A number of digital image collections at Georgia Tech contribute to its institutional history and by extension to the histories of Atlanta, Georgia and the South: The Buildings of Georgia Tech from 1888 to 1908; Photographs of the Historic American Buildings Survey Georgia; Georgia Tech Photograph Collection; Georgia Tech Publications; and Georgia Tech Advertisements. Additionally, the university brings its experience with institutional repositories to bear on issues of digital preservation. As a technologist and as an archivist, Tyler Walters, currently associate director for Technology & Resource Services for Georgia Tech’s libraries and serving on the MetaArchive Content and Preservation Committees, bridges both sides of the digital preservation field.

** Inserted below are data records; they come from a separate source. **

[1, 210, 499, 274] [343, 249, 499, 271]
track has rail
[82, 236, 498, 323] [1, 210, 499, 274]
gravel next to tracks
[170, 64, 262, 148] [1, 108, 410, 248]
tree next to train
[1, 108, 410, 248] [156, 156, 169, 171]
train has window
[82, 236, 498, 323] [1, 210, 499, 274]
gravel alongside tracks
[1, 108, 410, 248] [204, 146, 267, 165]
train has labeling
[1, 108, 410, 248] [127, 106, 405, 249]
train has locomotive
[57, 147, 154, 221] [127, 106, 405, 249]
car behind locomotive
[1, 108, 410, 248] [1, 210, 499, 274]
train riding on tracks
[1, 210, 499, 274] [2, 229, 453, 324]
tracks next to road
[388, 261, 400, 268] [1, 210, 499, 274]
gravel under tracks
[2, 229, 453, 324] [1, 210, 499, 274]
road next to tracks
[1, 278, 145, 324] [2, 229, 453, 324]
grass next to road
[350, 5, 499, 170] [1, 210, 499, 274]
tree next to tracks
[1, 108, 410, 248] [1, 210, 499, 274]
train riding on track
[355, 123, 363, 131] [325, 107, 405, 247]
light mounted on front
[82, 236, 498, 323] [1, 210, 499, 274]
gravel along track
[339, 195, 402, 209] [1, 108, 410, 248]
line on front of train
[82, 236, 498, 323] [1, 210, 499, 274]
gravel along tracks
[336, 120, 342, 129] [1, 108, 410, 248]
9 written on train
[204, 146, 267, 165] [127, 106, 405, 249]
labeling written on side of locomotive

The University of Louisville’s Jean Thomas collection, Kentucky Quilt Project and Bernheim Foundation oral history interviews enrich the cultural content of the MetaArchive through their documentation of Appalachian and Southern folklife. Delinda Buie, curator of Rare Books at the University of Louisville and serving on MetaArchive’s Content Committee, will bring her understanding of archival community concerns to bear on issues of digital preservation. Dwayne Butler, who is well known for his background in copyright law, makes an invaluable contribution to this project by offering his legal expertise combined with his experience as a librarian and currently as the Evelyn J. Schneider Endowed Chair for Scholarly Communication at the University of Louisville Libraries.

Virginia Tech has long been a leader in the development of digital libraries, particularly the collection of electronic theses and dissertations (ETDs). Gail McMillan, director of the university’s Digital Library and Archives, offers the MetaArchive her unique perspective as a global leader in the development and storage of ETDs. This background promises to contribute considerably to the conceptual process of adapting LOCKSS in new ways to digital archives. In addition to this technical contribution, Virginia Tech’s broad array of digital collections — from recipe books and church minutes to online exhibitions and Web sites on Virginia and Southern history — will enrich the MetaArchive’s body of Southern cultural heritage materials.